Climbing Kilimanjaro during the rainy season
Whether to do it, how to do it, and what to expect
April and May is traditionally the low season on Kilimanjaro, and few people climb at this time.
There’s a good reason for this, of course: these two months are usually when the ‘Long Rains’ happen – the longest and wettest of Kilimanjaro’s two rainy seasons. (November to mid-December is the other rainy season, known as the Short Rains.) You can read more on this matter but following these links about Kilimanjaro’s climate and the best time to climb the mountain.
We usually try to steer climbers away from climbing at this time. When I was last on the mountain, in January of this year, the first three days of the trek were subjected to almost constant rain and it can make for a pretty soggy, unpleasant climb. It can be quite disheartening too.
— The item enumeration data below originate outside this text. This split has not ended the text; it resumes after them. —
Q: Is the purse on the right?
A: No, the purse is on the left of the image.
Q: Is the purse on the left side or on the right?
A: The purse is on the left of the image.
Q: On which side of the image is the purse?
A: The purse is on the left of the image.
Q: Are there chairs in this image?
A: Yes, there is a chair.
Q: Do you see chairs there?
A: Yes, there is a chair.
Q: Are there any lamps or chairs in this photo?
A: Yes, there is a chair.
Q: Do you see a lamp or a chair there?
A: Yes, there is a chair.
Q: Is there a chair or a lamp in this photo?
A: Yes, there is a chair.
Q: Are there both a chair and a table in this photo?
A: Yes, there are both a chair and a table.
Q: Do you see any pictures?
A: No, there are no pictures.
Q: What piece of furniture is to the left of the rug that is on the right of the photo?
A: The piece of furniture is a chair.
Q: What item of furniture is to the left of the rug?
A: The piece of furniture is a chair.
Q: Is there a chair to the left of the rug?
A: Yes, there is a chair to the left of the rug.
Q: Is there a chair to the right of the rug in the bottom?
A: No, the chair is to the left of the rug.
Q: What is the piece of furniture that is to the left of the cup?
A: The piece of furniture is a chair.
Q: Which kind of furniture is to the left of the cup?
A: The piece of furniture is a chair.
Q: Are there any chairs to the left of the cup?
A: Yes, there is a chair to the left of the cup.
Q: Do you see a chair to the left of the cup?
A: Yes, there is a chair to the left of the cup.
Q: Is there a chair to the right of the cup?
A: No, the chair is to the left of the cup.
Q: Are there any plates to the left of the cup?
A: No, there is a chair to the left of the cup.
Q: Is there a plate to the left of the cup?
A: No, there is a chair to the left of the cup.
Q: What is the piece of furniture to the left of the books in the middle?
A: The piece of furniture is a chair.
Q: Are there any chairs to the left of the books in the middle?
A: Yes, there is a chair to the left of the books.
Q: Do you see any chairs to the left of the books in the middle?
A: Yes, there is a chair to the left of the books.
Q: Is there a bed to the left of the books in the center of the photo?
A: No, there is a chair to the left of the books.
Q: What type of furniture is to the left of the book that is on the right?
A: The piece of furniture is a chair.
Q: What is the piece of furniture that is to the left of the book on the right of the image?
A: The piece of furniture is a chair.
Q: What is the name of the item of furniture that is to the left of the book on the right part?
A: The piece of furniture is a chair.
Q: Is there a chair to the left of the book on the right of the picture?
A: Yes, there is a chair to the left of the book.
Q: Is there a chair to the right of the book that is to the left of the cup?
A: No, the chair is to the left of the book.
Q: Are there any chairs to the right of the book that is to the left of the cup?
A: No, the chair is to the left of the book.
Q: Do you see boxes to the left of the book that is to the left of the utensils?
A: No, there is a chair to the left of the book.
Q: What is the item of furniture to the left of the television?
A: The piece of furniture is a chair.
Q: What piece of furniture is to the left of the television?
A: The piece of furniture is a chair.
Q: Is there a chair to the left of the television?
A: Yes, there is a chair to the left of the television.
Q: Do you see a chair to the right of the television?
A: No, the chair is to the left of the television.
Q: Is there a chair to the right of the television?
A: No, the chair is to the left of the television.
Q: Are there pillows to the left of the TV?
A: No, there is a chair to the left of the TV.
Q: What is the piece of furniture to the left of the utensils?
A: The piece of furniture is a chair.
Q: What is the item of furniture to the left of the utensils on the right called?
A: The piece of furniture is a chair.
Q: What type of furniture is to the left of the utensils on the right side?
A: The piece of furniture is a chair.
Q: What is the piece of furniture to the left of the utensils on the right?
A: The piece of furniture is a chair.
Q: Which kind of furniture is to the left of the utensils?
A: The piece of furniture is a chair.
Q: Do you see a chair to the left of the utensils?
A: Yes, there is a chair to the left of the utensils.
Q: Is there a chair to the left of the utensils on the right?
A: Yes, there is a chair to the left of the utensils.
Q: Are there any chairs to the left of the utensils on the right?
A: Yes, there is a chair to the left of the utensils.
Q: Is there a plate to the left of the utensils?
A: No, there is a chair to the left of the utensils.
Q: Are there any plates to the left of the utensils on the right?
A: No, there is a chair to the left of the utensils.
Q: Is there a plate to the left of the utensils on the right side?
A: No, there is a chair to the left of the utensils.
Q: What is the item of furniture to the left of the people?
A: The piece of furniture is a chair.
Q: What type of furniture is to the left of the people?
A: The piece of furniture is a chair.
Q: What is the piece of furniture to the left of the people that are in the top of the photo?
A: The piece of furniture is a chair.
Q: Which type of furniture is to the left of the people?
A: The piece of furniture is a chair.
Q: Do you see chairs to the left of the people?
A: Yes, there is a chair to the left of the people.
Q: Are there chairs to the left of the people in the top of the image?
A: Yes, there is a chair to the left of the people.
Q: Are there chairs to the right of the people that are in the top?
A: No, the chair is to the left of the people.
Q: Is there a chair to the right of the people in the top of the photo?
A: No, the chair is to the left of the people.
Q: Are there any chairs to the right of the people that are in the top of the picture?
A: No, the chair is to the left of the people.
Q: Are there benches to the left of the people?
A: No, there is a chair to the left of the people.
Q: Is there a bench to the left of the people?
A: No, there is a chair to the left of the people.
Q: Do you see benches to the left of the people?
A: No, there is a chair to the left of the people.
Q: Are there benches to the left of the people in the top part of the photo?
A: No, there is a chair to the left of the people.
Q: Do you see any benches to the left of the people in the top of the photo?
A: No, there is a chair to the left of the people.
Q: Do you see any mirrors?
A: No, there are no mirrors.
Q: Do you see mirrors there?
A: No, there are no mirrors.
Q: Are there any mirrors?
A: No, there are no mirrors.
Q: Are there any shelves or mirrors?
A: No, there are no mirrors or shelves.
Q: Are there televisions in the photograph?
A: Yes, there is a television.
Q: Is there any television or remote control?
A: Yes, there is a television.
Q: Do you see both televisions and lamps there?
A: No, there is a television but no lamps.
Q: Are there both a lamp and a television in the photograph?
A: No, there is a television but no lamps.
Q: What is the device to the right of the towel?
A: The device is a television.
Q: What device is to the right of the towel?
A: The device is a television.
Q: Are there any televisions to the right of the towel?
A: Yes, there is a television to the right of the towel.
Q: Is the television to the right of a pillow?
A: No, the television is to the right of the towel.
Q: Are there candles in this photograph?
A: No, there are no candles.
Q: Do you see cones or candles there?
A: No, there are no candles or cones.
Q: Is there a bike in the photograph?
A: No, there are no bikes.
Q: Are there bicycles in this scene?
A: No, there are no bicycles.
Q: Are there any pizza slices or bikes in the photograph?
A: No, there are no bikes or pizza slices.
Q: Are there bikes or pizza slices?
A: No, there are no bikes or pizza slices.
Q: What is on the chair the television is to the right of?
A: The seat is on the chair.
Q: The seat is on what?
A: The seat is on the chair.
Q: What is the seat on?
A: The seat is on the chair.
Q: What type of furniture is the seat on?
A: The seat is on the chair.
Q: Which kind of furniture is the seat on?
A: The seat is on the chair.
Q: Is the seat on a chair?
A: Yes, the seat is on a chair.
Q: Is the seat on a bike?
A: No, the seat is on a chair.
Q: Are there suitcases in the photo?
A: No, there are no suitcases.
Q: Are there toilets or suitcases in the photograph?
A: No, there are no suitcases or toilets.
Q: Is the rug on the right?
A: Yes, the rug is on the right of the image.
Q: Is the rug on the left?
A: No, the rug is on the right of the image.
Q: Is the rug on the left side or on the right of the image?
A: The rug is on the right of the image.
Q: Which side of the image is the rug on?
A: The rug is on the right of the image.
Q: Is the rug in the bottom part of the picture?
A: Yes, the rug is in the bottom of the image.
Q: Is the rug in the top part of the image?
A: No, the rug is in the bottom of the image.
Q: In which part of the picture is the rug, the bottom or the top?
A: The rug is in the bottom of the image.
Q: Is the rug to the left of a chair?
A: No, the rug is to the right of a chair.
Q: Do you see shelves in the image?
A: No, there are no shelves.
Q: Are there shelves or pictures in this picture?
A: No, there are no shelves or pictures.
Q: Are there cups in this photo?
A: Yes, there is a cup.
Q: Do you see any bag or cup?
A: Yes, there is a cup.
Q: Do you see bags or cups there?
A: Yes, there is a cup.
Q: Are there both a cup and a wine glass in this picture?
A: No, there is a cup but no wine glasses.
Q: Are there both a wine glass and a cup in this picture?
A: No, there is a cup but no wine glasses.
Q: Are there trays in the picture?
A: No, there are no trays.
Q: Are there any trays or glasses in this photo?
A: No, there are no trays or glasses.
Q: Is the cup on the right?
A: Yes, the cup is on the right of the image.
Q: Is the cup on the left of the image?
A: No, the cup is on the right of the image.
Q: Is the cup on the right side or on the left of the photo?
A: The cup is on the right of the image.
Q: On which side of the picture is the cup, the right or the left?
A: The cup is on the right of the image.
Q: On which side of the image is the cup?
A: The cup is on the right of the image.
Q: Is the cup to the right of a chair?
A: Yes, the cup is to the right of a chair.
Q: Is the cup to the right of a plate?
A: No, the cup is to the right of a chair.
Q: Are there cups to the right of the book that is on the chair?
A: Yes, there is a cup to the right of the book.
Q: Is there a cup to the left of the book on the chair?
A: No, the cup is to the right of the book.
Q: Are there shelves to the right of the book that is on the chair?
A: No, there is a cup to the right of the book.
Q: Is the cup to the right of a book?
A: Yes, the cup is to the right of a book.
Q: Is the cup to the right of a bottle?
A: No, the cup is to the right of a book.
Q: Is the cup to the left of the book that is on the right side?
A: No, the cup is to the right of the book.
But for those who absolutely have no choice but to walk during the rainy season, don’t get too downhearted. We have had letters from several readers who positively recommend the experience. Take, for example, trekker Jack Hollinghurst, from the UK, who wrote to us way back in 2006:
‘…I do think that you don’t give enough encouragement to walking in the rainy season. I was forced to walk at this time by holiday dates and thought it excellent. Due to the hugely reduced numbers of trekkers on the mountain me and my friend were given our own room at all of the huts (including Kibo, where it is about 12 beds to a room) and [your] advice about having dinner early at Horombo is irrelevant as there were about five other groups there at the most.
‘…the walking is [also] much more enjoyable when you have some peace and quiet…Maybe you should advise walkers to wear waterproof trousers at this time of year (although I didn’t take any and was fine) but otherwise I wouldn’t walk at any other time of year.’
His sentiments were endorsed by Martin Fehr from Denmark, who wrote on the same subject:
‘Don’t be afraid to recommend climbing the mountain [at the end of] April. Our porters were so happy to have work in low season, we didn’t get a lot of rain, and there were absolutely no climbers on the mountain besides us, which made our climb exceptionally great! Plus the top of the mountain was all covered in snow – a challenge, but soooo beautiful (and it was great to be able to “sleigh” down the mountain as well).
However, Martin does go on to warn ‘Of course, by climbing the mountain during the low season you are very much at the mercy of the elements – and conditions can be quite extreme at this time.’
Martin’s experience – and his opinion of walking in the low season – seems similar to Tom Stoa, another reader and Kili conqueror who sticks up for the rainy season:
‘I went in April despite the recommendations of you and everyone else to avoid April due to weather, simply because that is when I could go. No regrets. I chose the Marangu route, 6 days, because of the huts – I figured that despite the rain, we would be warm, dry and comfortable in the huts at least. And that was correct (and we were lucky, it mostly just rained at night). Being the off season, my son and I had a hut to ourselves each night, and the big dining hut was also nearly empty.
‘We made the summit just fine. My only regret was not having crampons for the big icy snowfield between Hans Meyer Cave and before Gillman’s Point. We were gingerly kicking steps in the snow, or trying to step in the steps of others. Having some alpine climbing experience, I know that a slip would have resulted in a nasty, long slide with a crash onto the rocks below. I know that crampons are not customary on Kili, but for that route, on that day, they would have made all the difference between a very sketchy and slow slog, versus an “easy” and safe walk up.’
The advice given in the above quotes is worth reiterating: that the rainy season is perhaps the only time that the Marangu Route is the best route to take: as the only route on the mountain where you sleep in huts rather than under canvas, it is thus the only trail that virtually guarantees you a dry night.
So there you have it. It would seem that if you have an adventurous spirit, consider the Marangu Route and taking crampons and/or ice axes, can put up with some pretty extreme conditions and are prepared for some possibly treacherous walking – then the low season is a fine time to climb!